# Requirement A
Rewrite the passage on topological methods for neural networks from "The use of landscapes" to "neural networks in [7].", substituting "machine learning" for "deep learning".
# Requirement B
Using the passage on topological methods for neural networks, say whether each statement agrees with it, answering yes or no and quoting the words that decide it: (i) TDA has been used in connection with neural networks since 2018. (ii) The topology of neuron activations is analyzed in [1]. (iii) Bubenik initiated the use of landscapes as persistence descriptors.
# Requirement C
List every bracketed reference number cited in the passage on topological methods for neural networks.

# Text to read

= = = = = = =

While the use of topological methods to enhance the performance of neural networks is widespread, this is the first study, to our knowledge, in which TDA-based algorithms have been implemented for importance attribution.

Related work A number of articles have used TDA in connection with neural networks since 2018. Tracking changes in the topology of a dataset as it passes through the layers of a trained neural network is the subject of [1], while the topology of neuron activations is analyzed in [2]. Assessment of the generalization gap by means of persistence descriptors without the need of a testing set is discussed in [3, 4]. None of these articles, however, addresses attribution of importance based on classification outcomes.

The use of landscapes as persistence descriptors was initiated by Bubenik in [5]. Landscapes were used in connection with deep learning in [6] with the goal of improving learnability by adding information on topological features of input data into subsequent layers, but not for explainability purposes either. Activation landscapes have also been used as topological summaries of performance of neural networks in [7].

= = = = = = =

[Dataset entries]
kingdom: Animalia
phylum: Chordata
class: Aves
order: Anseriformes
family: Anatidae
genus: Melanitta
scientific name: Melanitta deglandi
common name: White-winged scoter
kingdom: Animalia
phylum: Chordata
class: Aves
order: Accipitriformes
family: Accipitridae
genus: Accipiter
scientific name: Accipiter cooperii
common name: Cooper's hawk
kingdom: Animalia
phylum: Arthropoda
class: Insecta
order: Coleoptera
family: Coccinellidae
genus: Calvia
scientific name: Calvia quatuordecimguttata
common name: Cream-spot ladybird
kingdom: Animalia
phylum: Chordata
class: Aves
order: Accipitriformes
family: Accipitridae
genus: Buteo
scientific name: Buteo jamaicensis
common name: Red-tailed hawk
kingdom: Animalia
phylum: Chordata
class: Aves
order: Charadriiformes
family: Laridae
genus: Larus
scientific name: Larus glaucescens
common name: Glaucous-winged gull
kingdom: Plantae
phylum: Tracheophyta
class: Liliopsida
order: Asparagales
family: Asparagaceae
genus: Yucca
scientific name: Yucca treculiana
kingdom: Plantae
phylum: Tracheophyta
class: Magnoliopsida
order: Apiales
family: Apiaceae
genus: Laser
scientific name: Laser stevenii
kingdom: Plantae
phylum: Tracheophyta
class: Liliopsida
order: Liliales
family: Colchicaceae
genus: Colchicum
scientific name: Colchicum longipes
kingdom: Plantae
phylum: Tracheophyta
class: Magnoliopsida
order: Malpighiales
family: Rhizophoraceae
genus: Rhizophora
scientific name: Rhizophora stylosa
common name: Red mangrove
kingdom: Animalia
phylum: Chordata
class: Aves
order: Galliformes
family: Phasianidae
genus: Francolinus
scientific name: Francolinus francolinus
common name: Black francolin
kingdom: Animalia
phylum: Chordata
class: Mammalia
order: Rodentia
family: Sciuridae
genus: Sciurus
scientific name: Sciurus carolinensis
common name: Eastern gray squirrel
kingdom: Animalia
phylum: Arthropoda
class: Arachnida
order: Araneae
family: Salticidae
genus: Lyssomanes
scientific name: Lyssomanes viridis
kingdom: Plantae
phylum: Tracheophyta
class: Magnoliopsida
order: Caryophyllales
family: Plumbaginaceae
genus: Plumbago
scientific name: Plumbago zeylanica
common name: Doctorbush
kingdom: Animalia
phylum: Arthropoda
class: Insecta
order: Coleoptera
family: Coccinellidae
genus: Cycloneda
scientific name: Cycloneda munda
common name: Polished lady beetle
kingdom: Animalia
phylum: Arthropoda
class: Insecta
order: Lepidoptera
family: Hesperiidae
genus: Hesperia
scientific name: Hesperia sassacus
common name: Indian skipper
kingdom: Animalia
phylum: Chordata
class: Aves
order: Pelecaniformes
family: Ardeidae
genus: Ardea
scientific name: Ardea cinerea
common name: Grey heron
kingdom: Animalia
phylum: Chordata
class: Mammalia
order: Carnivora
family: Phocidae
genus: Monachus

= = = = = = =

# Response A
The use of landscapes as persistence descriptors was initiated by Bubenik in [5]. Landscapes were used in connection with machine learning in [6] with the goal of improving learnability by adding information on topological features of input data into subsequent layers, but not for explainability purposes either. Activation landscapes have also been used as topological summaries of performance of neural networks in [7].

# Response B
(i) Yes: "A number of articles have used TDA in connection with neural networks since 2018."
(ii) No: "the topology of neuron activations is analyzed in [2]."
(iii) Yes: "The use of landscapes as persistence descriptors was initiated by Bubenik in [5]."

# Response C
[1], [2], [3], [4], [5], [6], [7]